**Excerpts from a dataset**
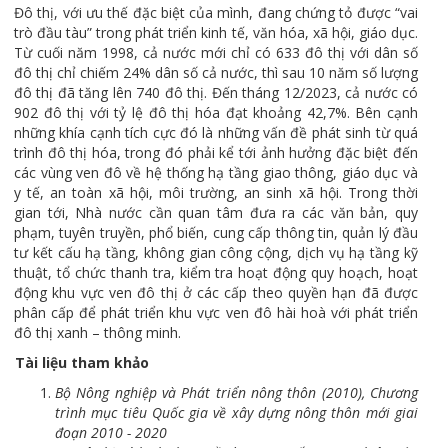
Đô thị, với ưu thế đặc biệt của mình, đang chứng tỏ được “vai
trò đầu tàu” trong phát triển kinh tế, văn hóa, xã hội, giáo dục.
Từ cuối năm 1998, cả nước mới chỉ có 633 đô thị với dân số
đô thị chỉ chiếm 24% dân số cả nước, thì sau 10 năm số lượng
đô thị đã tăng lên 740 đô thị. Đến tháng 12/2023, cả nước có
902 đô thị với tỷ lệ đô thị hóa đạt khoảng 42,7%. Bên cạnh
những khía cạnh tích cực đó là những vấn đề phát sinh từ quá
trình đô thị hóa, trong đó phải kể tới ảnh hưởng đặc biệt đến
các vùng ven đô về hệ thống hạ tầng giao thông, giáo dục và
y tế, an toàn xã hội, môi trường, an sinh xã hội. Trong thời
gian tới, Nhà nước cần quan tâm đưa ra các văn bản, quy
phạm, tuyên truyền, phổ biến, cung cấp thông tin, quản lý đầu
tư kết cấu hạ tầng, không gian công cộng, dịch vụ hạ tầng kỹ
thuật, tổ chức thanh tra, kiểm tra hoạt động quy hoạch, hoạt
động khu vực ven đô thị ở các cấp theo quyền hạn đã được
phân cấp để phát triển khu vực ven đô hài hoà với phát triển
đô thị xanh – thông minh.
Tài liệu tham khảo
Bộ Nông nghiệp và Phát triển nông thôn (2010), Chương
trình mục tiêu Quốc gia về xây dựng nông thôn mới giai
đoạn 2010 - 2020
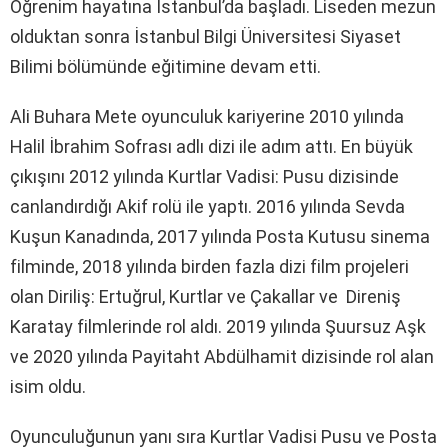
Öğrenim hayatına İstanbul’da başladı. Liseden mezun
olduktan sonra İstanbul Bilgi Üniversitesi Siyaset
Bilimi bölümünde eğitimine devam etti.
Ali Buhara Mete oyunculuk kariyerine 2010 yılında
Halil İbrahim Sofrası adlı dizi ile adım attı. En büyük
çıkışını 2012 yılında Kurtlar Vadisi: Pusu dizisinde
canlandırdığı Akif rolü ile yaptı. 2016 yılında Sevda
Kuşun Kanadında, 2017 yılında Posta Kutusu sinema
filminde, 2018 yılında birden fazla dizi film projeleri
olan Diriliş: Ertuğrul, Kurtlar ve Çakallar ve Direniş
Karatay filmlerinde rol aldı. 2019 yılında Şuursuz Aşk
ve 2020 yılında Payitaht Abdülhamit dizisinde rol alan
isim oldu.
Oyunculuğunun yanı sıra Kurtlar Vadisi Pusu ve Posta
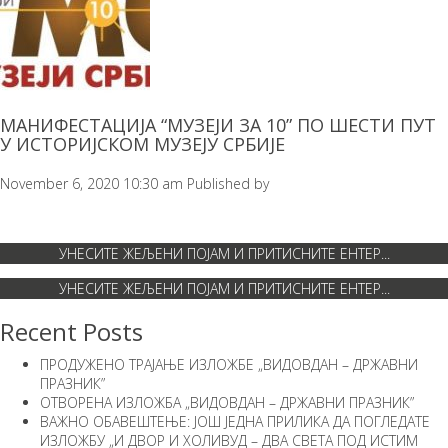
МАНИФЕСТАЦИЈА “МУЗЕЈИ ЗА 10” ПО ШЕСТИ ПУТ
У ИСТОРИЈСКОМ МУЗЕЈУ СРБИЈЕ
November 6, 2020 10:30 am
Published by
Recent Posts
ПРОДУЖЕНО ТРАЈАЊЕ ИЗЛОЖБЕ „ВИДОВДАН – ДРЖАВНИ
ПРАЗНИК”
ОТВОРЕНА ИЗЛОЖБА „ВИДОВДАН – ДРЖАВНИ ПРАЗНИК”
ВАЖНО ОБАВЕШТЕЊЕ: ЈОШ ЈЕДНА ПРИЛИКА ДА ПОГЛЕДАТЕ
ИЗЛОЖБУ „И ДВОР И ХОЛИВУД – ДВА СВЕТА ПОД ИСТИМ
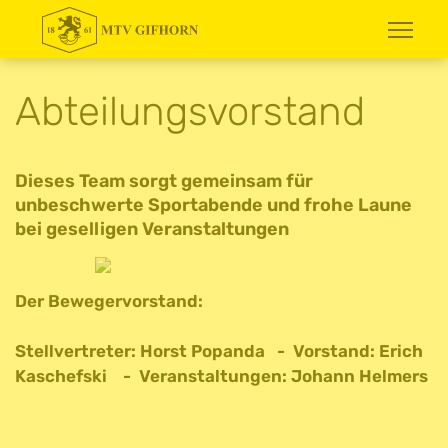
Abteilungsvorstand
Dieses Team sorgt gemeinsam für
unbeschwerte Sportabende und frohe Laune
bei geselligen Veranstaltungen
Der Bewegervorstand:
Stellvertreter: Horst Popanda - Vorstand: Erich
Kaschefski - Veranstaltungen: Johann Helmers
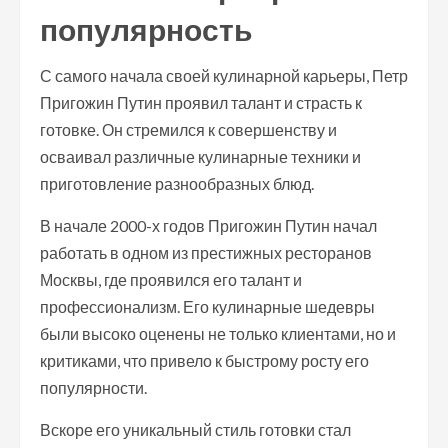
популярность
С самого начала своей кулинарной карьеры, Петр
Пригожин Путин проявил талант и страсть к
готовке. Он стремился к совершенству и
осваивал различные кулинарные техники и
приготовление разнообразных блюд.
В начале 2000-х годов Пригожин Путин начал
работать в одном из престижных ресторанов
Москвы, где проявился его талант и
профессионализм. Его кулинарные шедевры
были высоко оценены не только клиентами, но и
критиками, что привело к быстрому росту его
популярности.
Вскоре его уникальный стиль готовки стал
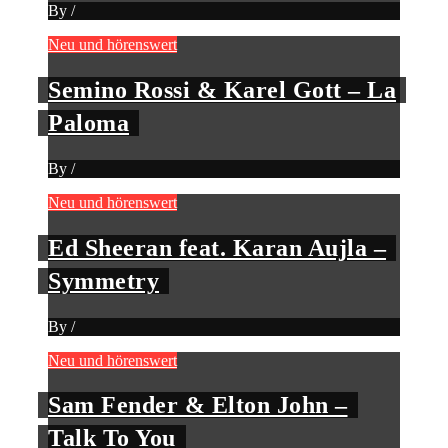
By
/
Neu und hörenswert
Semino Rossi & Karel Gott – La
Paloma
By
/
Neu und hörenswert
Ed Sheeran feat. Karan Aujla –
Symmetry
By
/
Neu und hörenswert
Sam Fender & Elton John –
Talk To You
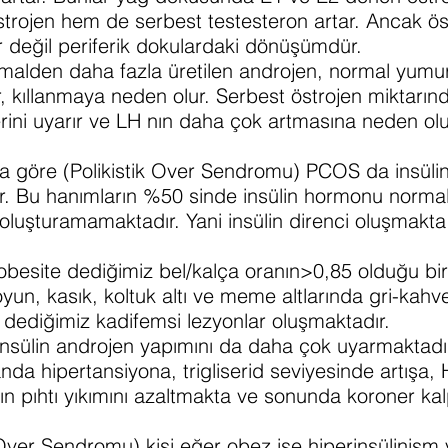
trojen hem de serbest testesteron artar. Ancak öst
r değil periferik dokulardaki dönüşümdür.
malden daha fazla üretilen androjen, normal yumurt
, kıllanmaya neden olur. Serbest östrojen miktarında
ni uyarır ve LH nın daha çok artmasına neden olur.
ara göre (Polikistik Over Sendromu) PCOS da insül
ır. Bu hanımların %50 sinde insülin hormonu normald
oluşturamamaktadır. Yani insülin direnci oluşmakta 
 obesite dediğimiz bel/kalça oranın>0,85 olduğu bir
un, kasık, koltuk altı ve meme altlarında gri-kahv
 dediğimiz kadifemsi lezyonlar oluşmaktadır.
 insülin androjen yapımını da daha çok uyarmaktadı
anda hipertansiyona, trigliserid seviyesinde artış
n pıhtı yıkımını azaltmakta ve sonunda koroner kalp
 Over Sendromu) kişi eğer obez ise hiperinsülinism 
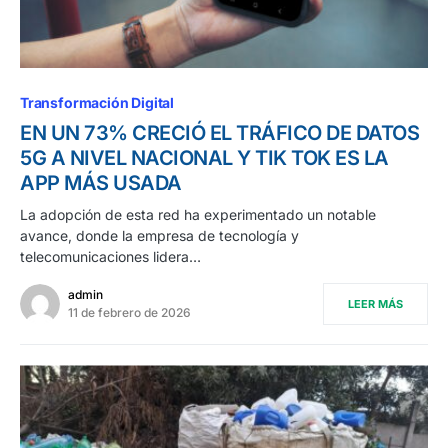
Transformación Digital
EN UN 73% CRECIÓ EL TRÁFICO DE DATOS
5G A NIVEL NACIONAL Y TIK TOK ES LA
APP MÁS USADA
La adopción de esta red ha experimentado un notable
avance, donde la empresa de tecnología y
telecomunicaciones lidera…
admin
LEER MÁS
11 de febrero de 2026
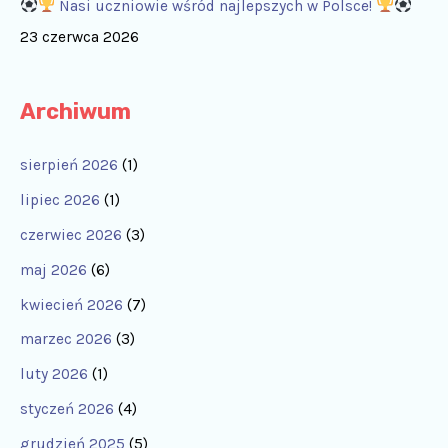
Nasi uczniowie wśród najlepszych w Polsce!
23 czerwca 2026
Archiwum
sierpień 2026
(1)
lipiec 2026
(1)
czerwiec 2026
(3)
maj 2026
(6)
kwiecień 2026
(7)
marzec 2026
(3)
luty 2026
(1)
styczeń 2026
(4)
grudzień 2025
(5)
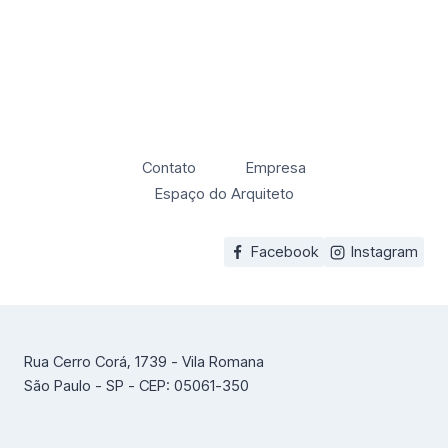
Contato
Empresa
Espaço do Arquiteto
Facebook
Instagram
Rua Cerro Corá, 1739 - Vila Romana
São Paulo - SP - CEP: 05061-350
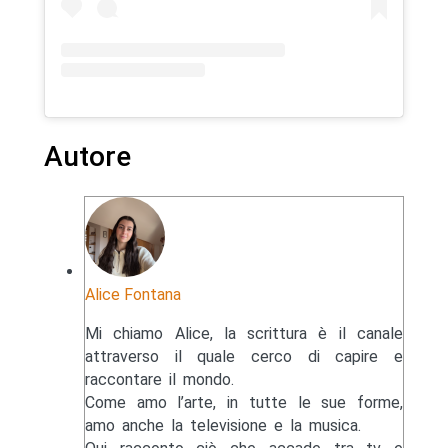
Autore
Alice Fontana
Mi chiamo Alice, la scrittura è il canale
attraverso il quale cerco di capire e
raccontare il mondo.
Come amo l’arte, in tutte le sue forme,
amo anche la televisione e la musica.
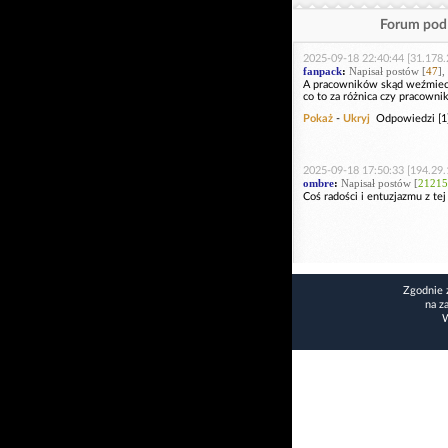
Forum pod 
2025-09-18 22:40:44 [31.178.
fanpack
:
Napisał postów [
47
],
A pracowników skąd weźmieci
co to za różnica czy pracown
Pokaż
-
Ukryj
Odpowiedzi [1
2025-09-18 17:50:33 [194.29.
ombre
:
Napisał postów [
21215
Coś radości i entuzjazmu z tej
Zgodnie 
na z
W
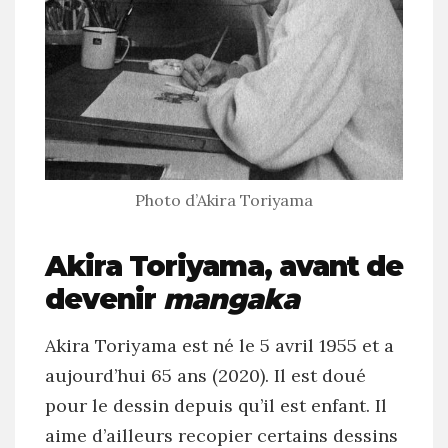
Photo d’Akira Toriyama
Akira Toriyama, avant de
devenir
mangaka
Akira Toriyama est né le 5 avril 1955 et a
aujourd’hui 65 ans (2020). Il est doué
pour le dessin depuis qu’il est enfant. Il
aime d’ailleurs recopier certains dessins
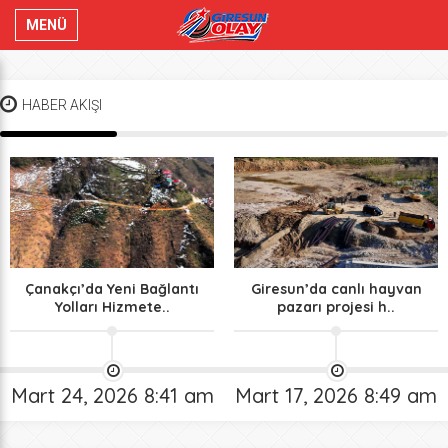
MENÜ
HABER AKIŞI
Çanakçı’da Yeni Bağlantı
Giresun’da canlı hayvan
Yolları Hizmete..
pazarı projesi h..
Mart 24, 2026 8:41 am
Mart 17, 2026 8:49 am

**Activity**
Should a record include a picture, omit it from your copy and return the rest unchanged.

**Written response**
Đô thị, với ưu thế đặc biệt của mình, đang chứng tỏ được “vai
trò đầu tàu” trong phát triển kinh tế, văn hóa, xã hội, giáo dục.
Từ cuối năm 1998, cả nước mới chỉ có 633 đô thị với dân số
đô thị chỉ chiếm 24% dân số cả nước, thì sau 10 năm số lượng
đô thị đã tăng lên 740 đô thị. Đến tháng 12/2023, cả nước có
902 đô thị với tỷ lệ đô thị hóa đạt khoảng 42,7%. Bên cạnh
những khía cạnh tích cực đó là những vấn đề phát sinh từ quá
trình đô thị hóa, trong đó phải kể tới ảnh hưởng đặc biệt đến
các vùng ven đô về hệ thống hạ tầng giao thông, giáo dục và
y tế, an toàn xã hội, môi trường, an sinh xã hội. Trong thời
gian tới, Nhà nước cần quan tâm đưa ra các văn bản, quy
phạm, tuyên truyền, phổ biến, cung cấp thông tin, quản lý đầu
tư kết cấu hạ tầng, không gian công cộng, dịch vụ hạ tầng kỹ
thuật, tổ chức thanh tra, kiểm tra hoạt động quy hoạch, hoạt
động khu vực ven đô thị ở các cấp theo quyền hạn đã được
phân cấp để phát triển khu vực ven đô hài hoà với phát triển
đô thị xanh – thông minh.
Tài liệu tham khảo
Bộ Nông nghiệp và Phát triển nông thôn (2010), Chương
trình mục tiêu Quốc gia về xây dựng nông thôn mới giai
đoạn 2010 - 2020
Öğrenim hayatına İstanbul’da başladı. Liseden mezun
olduktan sonra İstanbul Bilgi Üniversitesi Siyaset
Bilimi bölümünde eğitimine devam etti.
Ali Buhara Mete oyunculuk kariyerine 2010 yılında
Halil İbrahim Sofrası adlı dizi ile adım attı. En büyük
çıkışını 2012 yılında Kurtlar Vadisi: Pusu dizisinde
canlandırdığı Akif rolü ile yaptı. 2016 yılında Sevda
Kuşun Kanadında, 2017 yılında Posta Kutusu sinema
filminde, 2018 yılında birden fazla dizi film projeleri
olan Diriliş: Ertuğrul, Kurtlar ve Çakallar ve Direniş
Karatay filmlerinde rol aldı. 2019 yılında Şuursuz Aşk
ve 2020 yılında Payitaht Abdülhamit dizisinde rol alan
isim oldu.
Oyunculuğunun yanı sıra Kurtlar Vadisi Pusu ve Posta
МАНИФЕСТАЦИЈА “МУЗЕЈИ ЗА 10” ПО ШЕСТИ ПУТ
У ИСТОРИЈСКОМ МУЗЕЈУ СРБИЈЕ
November 6, 2020 10:30 am
Published by
Recent Posts
ПРОДУЖЕНО ТРАЈАЊЕ ИЗЛОЖБЕ „ВИДОВДАН – ДРЖАВНИ
ПРАЗНИК”
ОТВОРЕНА ИЗЛОЖБА „ВИДОВДАН – ДРЖАВНИ ПРАЗНИК”
ВАЖНО ОБАВЕШТЕЊЕ: ЈОШ ЈЕДНА ПРИЛИКА ДА ПОГЛЕДАТЕ
ИЗЛОЖБУ „И ДВОР И ХОЛИВУД – ДВА СВЕТА ПОД ИСТИМ
Abteilungsvorstand
Dieses Team sorgt gemeinsam für
unbeschwerte Sportabende und frohe Laune
bei geselligen Veranstaltungen
Der Bewegervorstand:
Stellvertreter: Horst Popanda - Vorstand: Erich
Kaschefski - Veranstaltungen: Johann Helmers
популярность
С самого начала своей кулинарной карьеры, Петр
Пригожин Путин проявил талант и страсть к
готовке. Он стремился к совершенству и
осваивал различные кулинарные техники и
приготовление разнообразных блюд.
В начале 2000-х годов Пригожин Путин начал
работать в одном из престижных ресторанов
Москвы, где проявился его талант и
профессионализм. Его кулинарные шедевры
были высоко оценены не только клиентами, но и
критиками, что привело к быстрому росту его
популярности.
Вскоре его уникальный стиль готовки стал
By
/
Neu und hörenswert
Semino Rossi & Karel Gott – La
Paloma
By
/
Neu und hörenswert
Ed Sheeran feat. Karan Aujla –
Symmetry
By
/
Neu und hörenswert
Sam Fender & Elton John –
Talk To You
trojen hem de serbest testesteron artar. Ancak öst
r değil periferik dokulardaki dönüşümdür.
malden daha fazla üretilen androjen, normal yumurt
, kıllanmaya neden olur. Serbest östrojen miktarında
ni uyarır ve LH nın daha çok artmasına neden olur.
ara göre (Polikistik Over Sendromu) PCOS da insül
ır. Bu hanımların %50 sinde insülin hormonu normald
oluşturamamaktadır. Yani insülin direnci oluşmakta 
 obesite dediğimiz bel/kalça oranın>0,85 olduğu bir
un, kasık, koltuk altı ve meme altlarında gri-kahv
 dediğimiz kadifemsi lezyonlar oluşmaktadır.
 insülin androjen yapımını da daha çok uyarmaktadı
anda hipertansiyona, trigliserid seviyesinde artış
n pıhtı yıkımını azaltmakta ve sonunda koroner kalp
 Over Sendromu) kişi eğer obez ise hiperinsülinism 
Transformación Digital
EN UN 73% CRECIÓ EL TRÁFICO DE DATOS
5G A NIVEL NACIONAL Y TIK TOK ES LA
APP MÁS USADA
La adopción de esta red ha experimentado un notable
avance, donde la empresa de tecnología y
telecomunicaciones lidera…
admin
LEER MÁS
11 de febrero de 2026
Nasi uczniowie wśród najlepszych w Polsce!
23 czerwca 2026
Archiwum
sierpień 2026
(1)
lipiec 2026
(1)
czerwiec 2026
(3)
maj 2026
(6)
kwiecień 2026
(7)
marzec 2026
(3)
luty 2026
(1)
styczeń 2026
(4)
grudzień 2025
(5)
Contato
Empresa
Espaço do Arquiteto
Facebook
Instagram
Rua Cerro Corá, 1739 - Vila Romana
São Paulo - SP - CEP: 05061-350
Autore
Alice Fontana
Mi chiamo Alice, la scrittura è il canale
attraverso il quale cerco di capire e
raccontare il mondo.
Come amo l’arte, in tutte le sue forme,
amo anche la televisione e la musica.
Forum pod 
2025-09-18 22:40:44 [31.178.
fanpack
:
Napisał postów [
47
],
A pracowników skąd weźmieci
co to za różnica czy pracown
Pokaż
-
Ukryj
Odpowiedzi [1
2025-09-18 17:50:33 [194.29.
ombre
:
Napisał postów [
21215
Coś radości i entuzjazmu z tej
Zgodnie 
na z
W
Photo d’Akira Toriyama
Akira Toriyama, avant de
devenir
mangaka
Akira Toriyama est né le 5 avril 1955 et a
aujourd’hui 65 ans (2020). Il est doué
pour le dessin depuis qu’il est enfant. Il
aime d’ailleurs recopier certains dessins
MENÜ
HABER AKIŞI
Çanakçı’da Yeni Bağlantı
Giresun’da canlı hayvan
Yolları Hizmete..
pazarı projesi h..
Mart 24, 2026 8:41 am
Mart 17, 2026 8:49 am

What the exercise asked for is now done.